A lady was talking to me about the blog recently, and she let on that I should, or at least might, be ashamed of some of the things from my past that I’ve mentioned here. Well, I am, which is why those things bear mentioning.
Of course I’m ashamed of some of those things, and I regret so much of a couple and a half decades. I don’t understand people who say they don’t have regret for things in their past. I’ve probably mentioned that here before, but maybe it should be said again.
Yes, I understand the reasoning; “I can’t regret anything because everything from my past goes into the make-up of who I am today, and if I’m cool with who I am today, I can’t regret anything that’s part of that.” It’s not that I don’t get that, I do; still, as pleased as I am with who and where I am these days, what’s to say that I wouldn’t even be more so if I’d caught on to how mature life is to be lived earlier.
There’s much of my past that shames me, much I regret, but shying away from it seems to redouble its damage. If owning up to it, if bringing it here can help someone take something from it, then I can’t hide from the shame of it.
That being the case, I probably don’t need to be reminded how shamefully I’ve acted or how much regret I should have; I’ve enough of all of that to do me.
Much love. Happy Sunday!
6 Replies to “With shame, with regret”
Everyone has something in their life that they aren’t proud of. The things I’ve seen and done, i live with every day. Do I regret any of it though? Not in the slightest bit. I wouldn’t be the man I am today without those experiences. I wouldn’t have molded the Marines and Soldiers I’ve mentored, into the the men and woman they are today, without those experiences. Regreting your past not only hurts yourself, but also those who look up to you for your leadership and guidance.
And I’m enlightened. It’s amazing when we can be different and respectful of those differences. I really dig your clarity and conciseness. Are you a soldier? I’ll stop by and check. Thanks so much.
Here’s a nice quote I saw:
“Shame hates it when we reach out and tell our story. It hates having words wrapped around it – it can’t survive being shared. Shame loves secrecy. When we bury our story the shame metastasizes” Brene Brown
Keep sharing 👍
Freaking love that quote, Angie. You rock. Thanks always for helping me keep this thing rocking. Love always.

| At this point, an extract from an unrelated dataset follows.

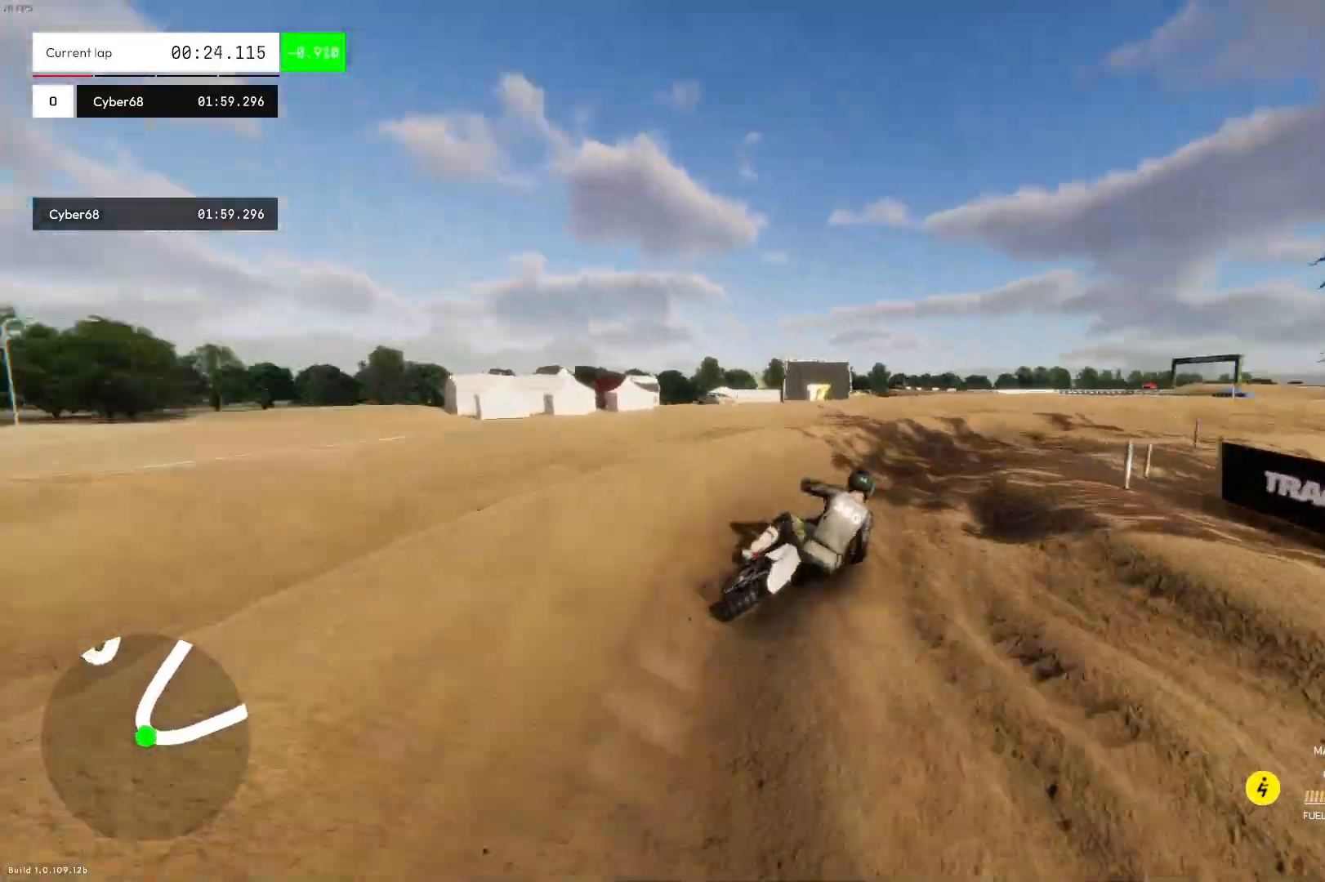
{"buttons": ["R2"], "left_stick": "up-right", "right_stick": "up-right", "events": [[333, "left_stick", "up-right"]]}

Pointing out someone else’s flaws serves only to show a person’s true, poor character. All people are imperfect humans, and if your story helps another to relate, realize they are not alone in their struggle, all the better way to serve. Tell it like it is, brother, those who don’t approve may look away. I sincerely do not believe there’s a closet out there completely without a skeleton.
Keepin’ it real! SV
Thank you for the support, Suze. You guys always got my back. Much love.